Dan thawaf termasuk dalam jenis ibadah yang menyerupai shalat..."

(Majmu’ Fatawa Syaikh Ibnu Baz, 17/216-217)

 

Pendapat Sebagian Ulama: Tidak Wajib Wudhu untuk Thawaf

Ini adalah pendapat Abu Hanifah dan yang dipilih oleh Syaikhul Islam Ibnu Taimiyah.
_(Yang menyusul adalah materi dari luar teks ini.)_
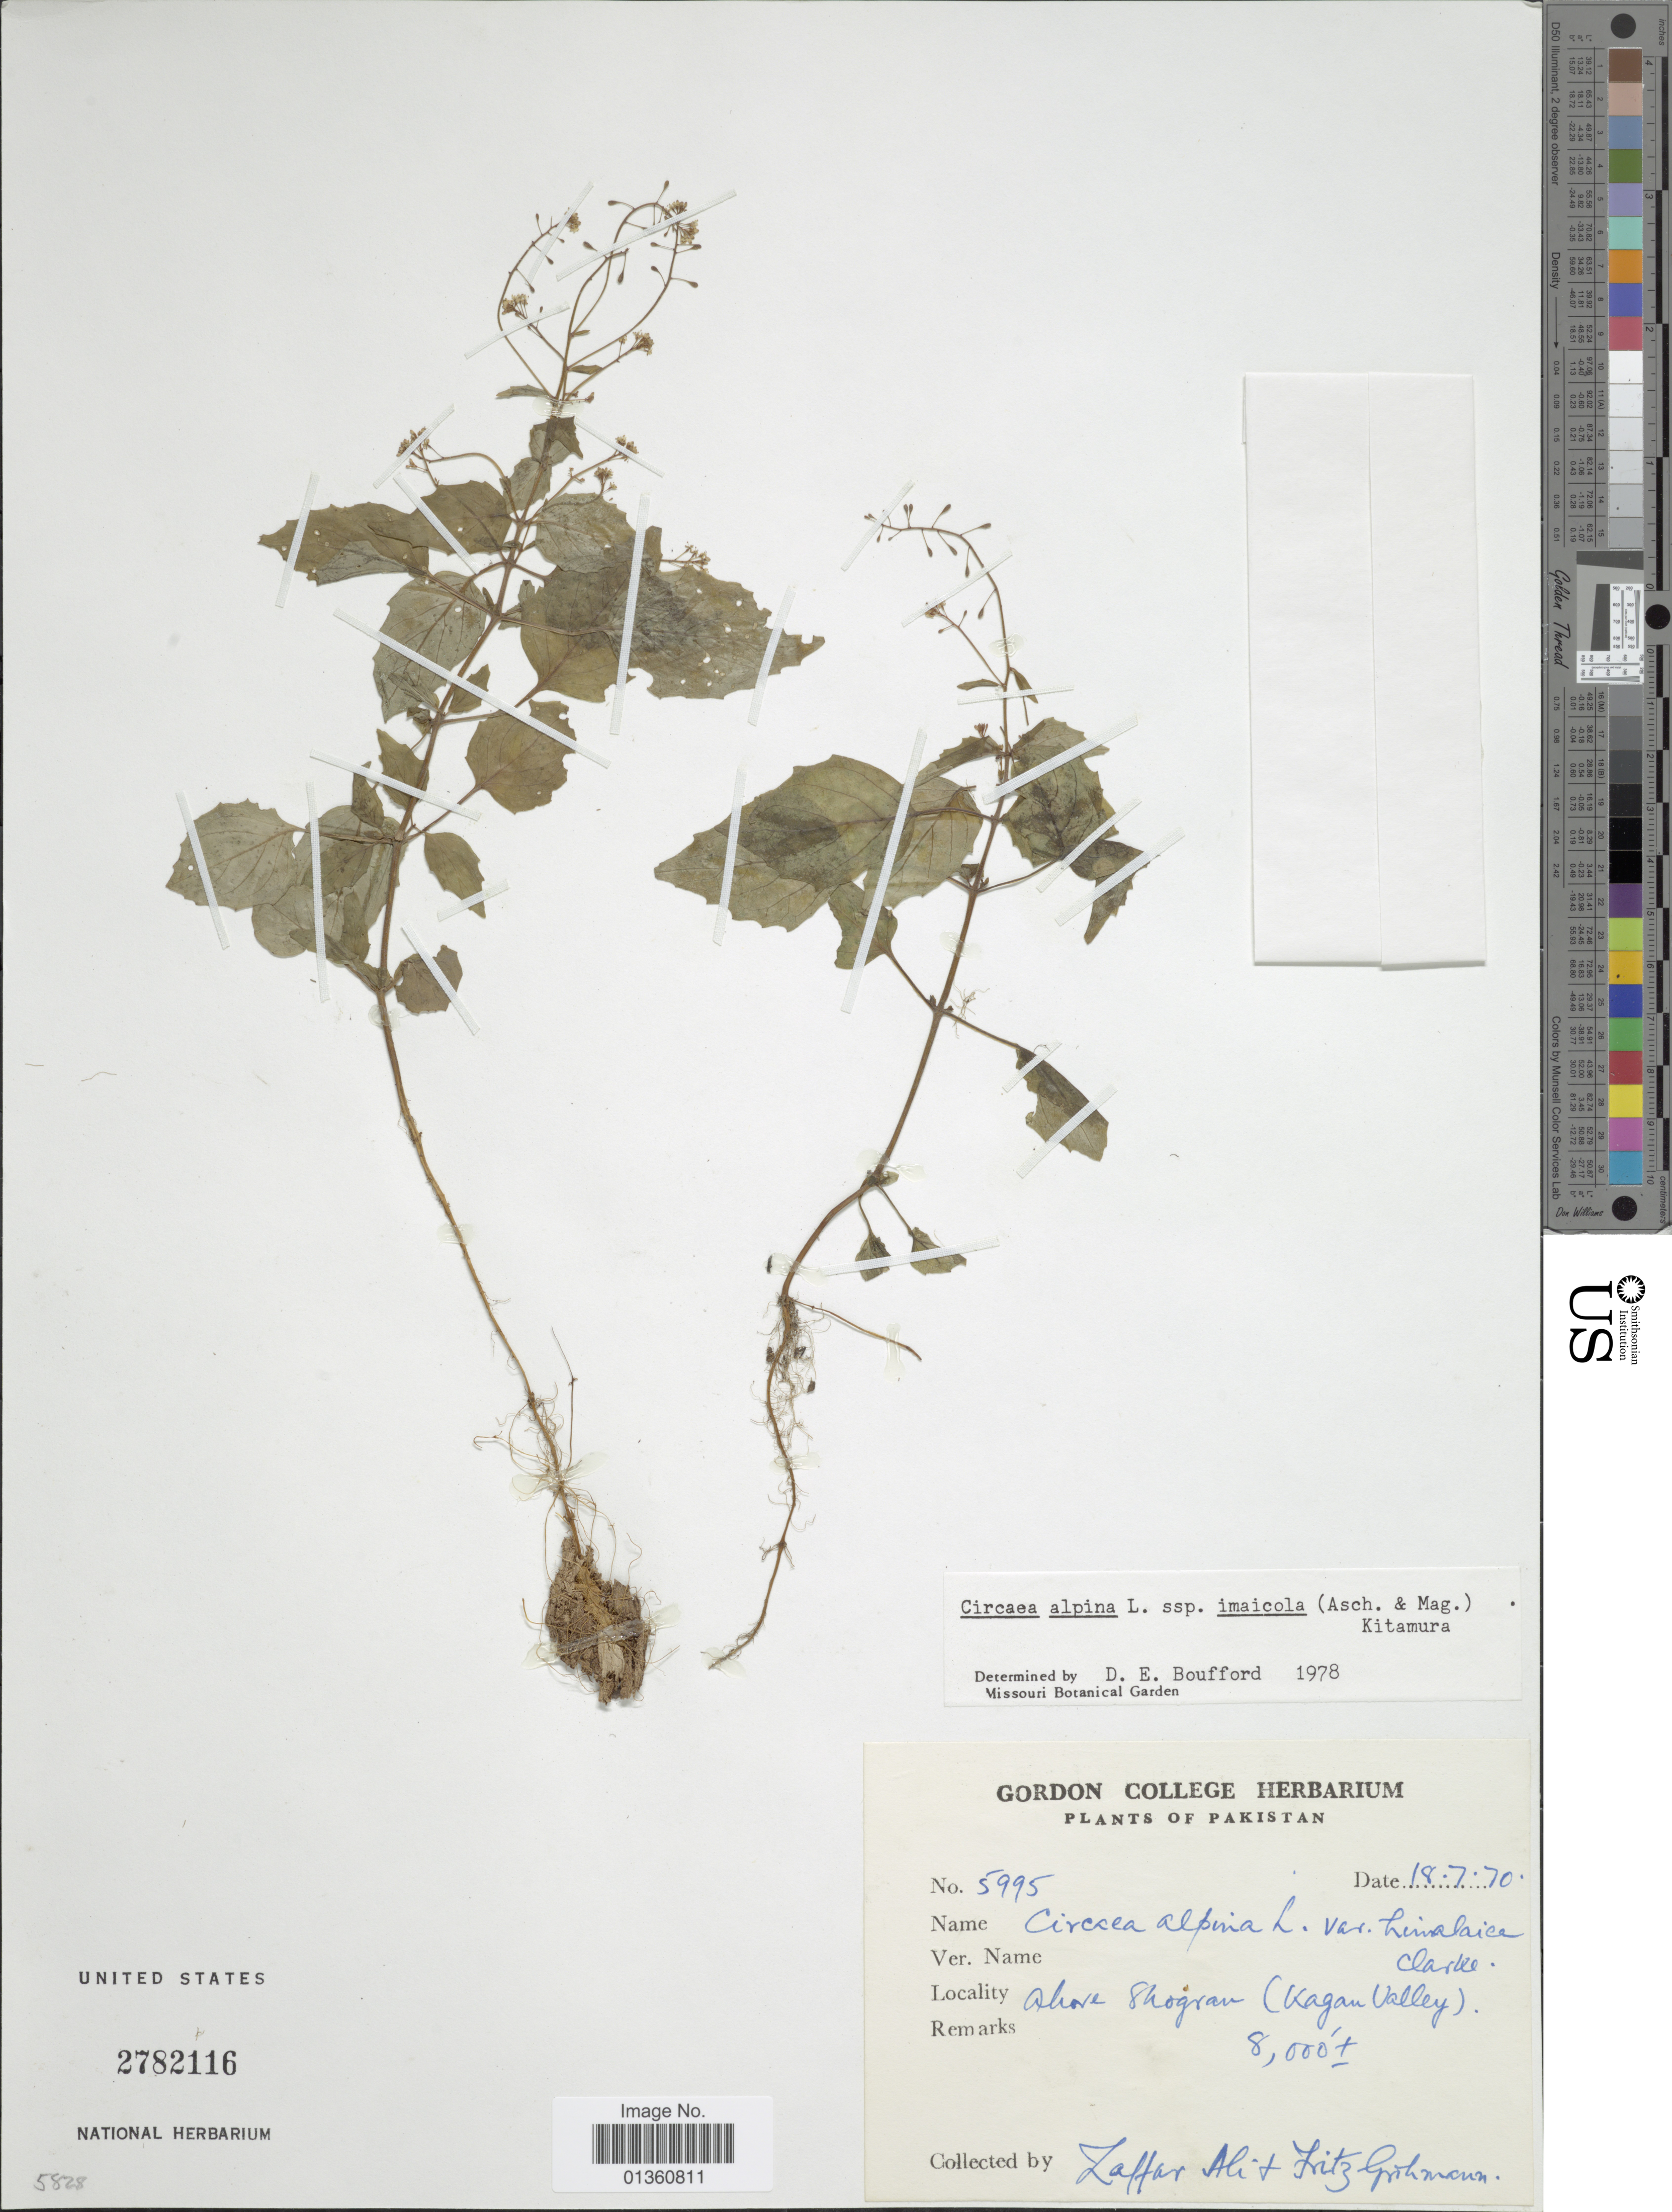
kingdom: Plantae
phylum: Tracheophyta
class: Magnoliopsida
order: Myrtales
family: Onagraceae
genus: Circaea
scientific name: Circaea alpina subsp. imaicola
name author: (Asch. & Magnus) Kitam.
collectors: L. Ali & F. Grohmann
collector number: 5995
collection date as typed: Transcribed d/m/y: 18/7/70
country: Pakistan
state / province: Khyber Pakhtunkhwa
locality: Above Shogran (Kagan Valley)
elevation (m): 2438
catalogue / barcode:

Mereka menjawab dalil-dalil pendapat mayoritas ulama sebagai berikut:

  • Hadits “thawaf itu seperti shalat”, mereka mengatakan bahwa hadits ini tidak sah secara marfu’ dari Nabi ﷺ, tapi hanya perkataan Ibnu 'Abbas radhiyallahu ‘anhuma. Imam An-Nawawi berkata dalam Al-Majmu': "Yang benar, itu adalah perkataan Ibnu 'Abbas, bukan sabda Nabi. Ini juga disebutkan oleh Al-Baihaqi dan para hafizh lainnya." 
  • Nabi ﷺ berwudhu sebelum thawaf, mereka mengatakan bahwa perbuatan ini menunjukkan keutamaan (mustahab), bukan kewajiban, karena Nabi ﷺ melakukannya tapi tidak memerintahkannya kepada para sahabat secara eksplisit.
  • Sabda Nabi kepada ‘Aisyah ketika haid: "Lakukan semua yang dilakukan oleh jamaah haji, kecuali thawaf di Ka'bah sampai engkau suci." Mereka mengatakan bahwa larangan thawaf bagi wanita haid karena haid menghalangi masuk masjid, bukan karena hadats kecil, karena orang haid tidak boleh duduk di masjid.

Pendapat Syaikhul Islam Ibnu Taimiyah:

Orang-orang yang mewajibkan wudhu untuk thawaf tidak memiliki dalil sama sekali. Tidak ada satu pun riwayat —baik dengan sanad shahih maupun sanad dha’if— yang menyebutkan bahwa Nabi ﷺ memerintahkan wudhu untuk thawaf.

Padahal, beliau telah berhaji bersama banyak orang dan telah melakukan beberapa kali umrah, dan orang-orang pun ikut melakukan umrah bersamanya. Seandainya wudhu itu wajib untuk thawaf, pasti Nabi ﷺ akan menjelaskannya secara umum. Dan kalau memang beliau menjelaskannya, niscaya para sahabat akan meriwayatkannya dan tidak mungkin mereka mengabaikannya.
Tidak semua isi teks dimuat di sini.